Ambassador to the humans
#9
I thought my response earlier took care of that? Anywho I'll add in a few more details I guess

Let \(s^2 = \frac{1}{n-1}\sum_{i=1}^n(x_i - \bar{x})^2\)

Then we know that \(E[s^2] = \sigma^2\)

We take our estimate of the standard deviation to be the square root of the the estimator of the variance:

\(s = \sqrt{\frac{1}{n-1}\sum_{i=1}^n(x_i - \bar{x})^2}\)

Square root is concave so by Jensen's inequality for any positive random variable X we have
\(E[\sqrt{X}] \leq \sqrt{E[X]}\)

If we take \(X = s^2\) then this says

The expected value of our sample estimate of the standard deviation:
\(E = E[\sqrt{s^2}] \leq \sqrt{E[s^2]} = \sqrt{\sigma^2} = \sigma\) where the inequality follows from Jensen's inequality.
 
#10
I think I understand now.

The crucial bit was realizing that in the math we are dealing with random variables which have distributions characterized by means and variances. Hence, [TEX] s^2[/TEX] and [TEX] s=\sqrt{s^2}[/TEX] each has its own distribution with its own mean and variance.
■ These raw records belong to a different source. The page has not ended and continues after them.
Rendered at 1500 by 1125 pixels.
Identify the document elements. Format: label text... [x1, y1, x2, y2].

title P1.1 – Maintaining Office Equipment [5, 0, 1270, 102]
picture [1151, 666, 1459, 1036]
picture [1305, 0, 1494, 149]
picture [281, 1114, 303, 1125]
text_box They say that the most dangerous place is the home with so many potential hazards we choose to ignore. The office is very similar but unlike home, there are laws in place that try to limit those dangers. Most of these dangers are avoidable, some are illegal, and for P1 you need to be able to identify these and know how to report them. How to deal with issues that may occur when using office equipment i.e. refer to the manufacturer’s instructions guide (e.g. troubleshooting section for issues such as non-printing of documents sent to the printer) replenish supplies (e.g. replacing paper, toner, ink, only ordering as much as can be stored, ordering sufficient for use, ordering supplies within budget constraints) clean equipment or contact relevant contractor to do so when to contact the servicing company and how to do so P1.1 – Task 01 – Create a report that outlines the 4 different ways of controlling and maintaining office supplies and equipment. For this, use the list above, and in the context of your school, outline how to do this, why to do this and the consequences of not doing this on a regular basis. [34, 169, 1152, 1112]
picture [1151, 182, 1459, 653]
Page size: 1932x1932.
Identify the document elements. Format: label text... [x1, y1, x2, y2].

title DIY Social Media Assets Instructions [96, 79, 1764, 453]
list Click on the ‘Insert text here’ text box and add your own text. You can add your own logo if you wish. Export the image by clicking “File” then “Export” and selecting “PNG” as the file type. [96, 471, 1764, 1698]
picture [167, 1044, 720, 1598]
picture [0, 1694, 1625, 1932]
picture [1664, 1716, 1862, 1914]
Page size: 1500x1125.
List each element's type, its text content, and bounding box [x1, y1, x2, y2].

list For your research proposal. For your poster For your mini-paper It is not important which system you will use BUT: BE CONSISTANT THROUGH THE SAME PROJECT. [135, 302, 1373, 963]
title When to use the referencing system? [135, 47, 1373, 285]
[TEX] s^2[/TEX] is from a distribution where the mean is [TEX] E[s^2]=\sigma^2[/TEX].
[TEX] s=\sqrt{s^2}[/TEX] is from a distribution where the mean is [TEX] E[\sqrt{s^2}]\leq\sqrt{E[s^2]}=\sigma[/TEX].

When we draw samples from a population and calculate the sample variance, the value we obtain is a realized variate from the [TEX] s^2[/TEX] distribution. When we square root this number, we get a realized variate from the [TEX] s[/TEX] distribution. Since the mean of this distribution is lesser than or equal to the population std dev, this number we calculated would tend to underestimate the pop std dev and thus correction is (theoretically) required.

Please tell me if my above reasoning is correct!
 

SJP

New Member
#11
Johnc is asking an excellent question here. The confusion arises not from any misunderstanding of Jensen's Inequality, which is straightforward. Confusion arises in applying the math to the problem.

The definition of s^2 looks like an expectation itself--it is the average over i. So at first glance, it appears that when we take its square root, we are taking "the square root of the average", which is greater than the average of the square root, which is what we really want, and therefore an over-estimate, exactly the opposite conclusion!!

The crucial point is this: In the response "E[sqrt(s^2)] <= sqrt(E[s^2])", what is the expectation E being taken over? It is not over the i (the samples). This is what Johnc is getting at when he describes "multiple experiments". Of course, s^2 does obey a distribution, as he points out in his last post, a distribution whose mean is sigma^2. We would like to know sigma, the square root of its mean, but when we simply take sqrt(s^2), what we get, on average (that's the expectation!), is less.